I am not entirely sure why the author uses 'boomerang' - she may be apropos with that metaphor, or has something in mind I'm missing?

But the whole 'overshoot' and then deal with it later, smacks as a passive engaging in 'bargaining psychology' - perhaps that's we are there as a species along the denial-acceptance arc, but that's optimistic too, if I'm asked...

In Psycho-babble vernacular, the behavior has a formal definition.  But for brevity.. it's basically when faced acceptance ugly realities, a human (or group thereof) will evade by relying on plausibility to ameliorate the angst they don't want to accept.  

At some point along the way the consensus of the science community ( and anyone else with arithmetic mentality ... ) came to the easy calculation, or intuitive awareness that 'Humanity will likely overshoot that ceiling'  ...above which we are shown the Fermian door ...

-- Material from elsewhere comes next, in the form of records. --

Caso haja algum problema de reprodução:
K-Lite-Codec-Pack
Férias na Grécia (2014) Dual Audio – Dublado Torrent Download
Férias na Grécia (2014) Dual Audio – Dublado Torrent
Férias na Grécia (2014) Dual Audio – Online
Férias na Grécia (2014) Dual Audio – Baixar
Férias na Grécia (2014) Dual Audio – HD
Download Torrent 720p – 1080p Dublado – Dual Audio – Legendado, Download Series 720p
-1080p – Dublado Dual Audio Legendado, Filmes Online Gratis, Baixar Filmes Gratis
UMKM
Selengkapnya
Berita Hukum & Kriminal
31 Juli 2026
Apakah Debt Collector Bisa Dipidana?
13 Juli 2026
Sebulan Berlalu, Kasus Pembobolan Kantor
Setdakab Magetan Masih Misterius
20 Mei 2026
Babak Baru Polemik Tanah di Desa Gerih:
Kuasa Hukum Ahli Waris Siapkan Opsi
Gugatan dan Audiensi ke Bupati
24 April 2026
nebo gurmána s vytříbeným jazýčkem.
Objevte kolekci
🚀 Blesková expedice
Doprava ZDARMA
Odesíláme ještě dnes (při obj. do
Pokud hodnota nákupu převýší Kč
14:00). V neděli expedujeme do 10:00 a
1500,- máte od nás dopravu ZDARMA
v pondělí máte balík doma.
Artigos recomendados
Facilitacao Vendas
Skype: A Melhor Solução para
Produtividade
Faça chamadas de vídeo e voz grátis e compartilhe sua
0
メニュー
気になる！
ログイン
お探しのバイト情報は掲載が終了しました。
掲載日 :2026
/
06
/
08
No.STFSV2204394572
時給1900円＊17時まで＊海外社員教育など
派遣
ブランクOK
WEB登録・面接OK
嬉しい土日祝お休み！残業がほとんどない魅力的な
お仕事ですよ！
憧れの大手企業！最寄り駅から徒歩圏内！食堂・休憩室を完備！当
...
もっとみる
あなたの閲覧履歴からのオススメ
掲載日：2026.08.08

And that is when the machinery of bargaining kicked in.  Because overshoot doesn't sound like an ultimatum?  I sounds like room to negotiate for how much or little the overshoot can happen. 

That may be okay... by some even.  But that is not how it will work.  Humans don't do that.  You give them an inch, they take a mile.  That's what happens.  They'll push the overshoot further and further...

I agree that is a bad idea.  It's just my own op-ed

 

I'm not sure how many understand the whole concept of a runaway greenhouse effect or how a chain reaction works.  That's basically what's going to happen here.  Think of nuclear meltdown-- even if we somehow "boomerang" from that, the damage is already done, and in this case it's actually worse than a nuclear meltdown because on the scale of the planet, things will keep getting worse even after the meltdown stops....

It also reminds me of the chemical industry and Dow and the pesticide chlorpyrifos which damages developing brains.  Dow asked California to let them use more of it than regulations allowed, promising they would use less the following year and it would all even out in the end.  In typical corrupt corporate form, they never used less....and it had to be outright banned in CA (it's banned here in NY too.)